Hi, we are experiencing some issues with our Elasticsearch cluster: after around 24 hours of usage the nodes report more than 95% of heap usage and they start becoming unresponsive bringing down the whole cluster; we need to constantly restart them if we want to keep it alive. This is the command line we use to start the Elasticsearch process:
/usr/bin/java -Xms25g -Xmx25g -Djava.awt.headless=true -XX:+UseParNewGC -XX:+UseConcMarkSweepGC -XX:CMSInitiatingOccupancyFraction=75 -XX:+UseCMSInitiatingOccupancyOnly -XX:+HeapDumpOnOutOfMemoryError -XX:+DisableExplicitGC -Dfile.encoding=UTF-8 -Djna.nosys=true -Des.path.home=/usr/share/elasticsearch -cp /usr/share/elasticsearch/lib/elasticsearch-2.4.1.jar:/usr/share/elasticsearch/lib/* org.elasticsearch.bootstrap.Elasticsearch start -p /var/run/elasticsearch/elasticsearch.pid -d -Des.default.path.home=/usr/share/elasticsearch -Des.default.path.logs=/var/log/elasticsearch -Des.default.path.data=/var/lib/elasticsearch -Des.default.path.conf=/etc/elasticsearch
Another interesting detail is that in our CQRS architecture if we attach a cluster only to the write path the heap issue doesn't seem to occur but nodes start climbing up as soon as we attach them to the read path of the system.
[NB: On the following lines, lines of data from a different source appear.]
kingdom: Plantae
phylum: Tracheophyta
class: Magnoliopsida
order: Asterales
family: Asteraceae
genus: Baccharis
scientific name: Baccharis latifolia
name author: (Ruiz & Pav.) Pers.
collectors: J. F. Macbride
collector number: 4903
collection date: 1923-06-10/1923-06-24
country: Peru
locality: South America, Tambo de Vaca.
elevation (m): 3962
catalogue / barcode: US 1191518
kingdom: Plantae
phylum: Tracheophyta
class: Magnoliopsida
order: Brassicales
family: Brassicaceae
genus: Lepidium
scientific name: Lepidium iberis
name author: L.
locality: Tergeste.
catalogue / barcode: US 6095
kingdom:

This seems to point to some caching issue or to some query that is triggering the behaviour; on the latter, we do have a query to which we provide up to 5000 ids to exclude from the result as in a
WHERE NOT IN (...) SQL query. Is there anything we should do to take care of this specific query?
Any advice on what could be causing this issue or how we can keep the heap usage from blowing up the cluster would be really appreciated.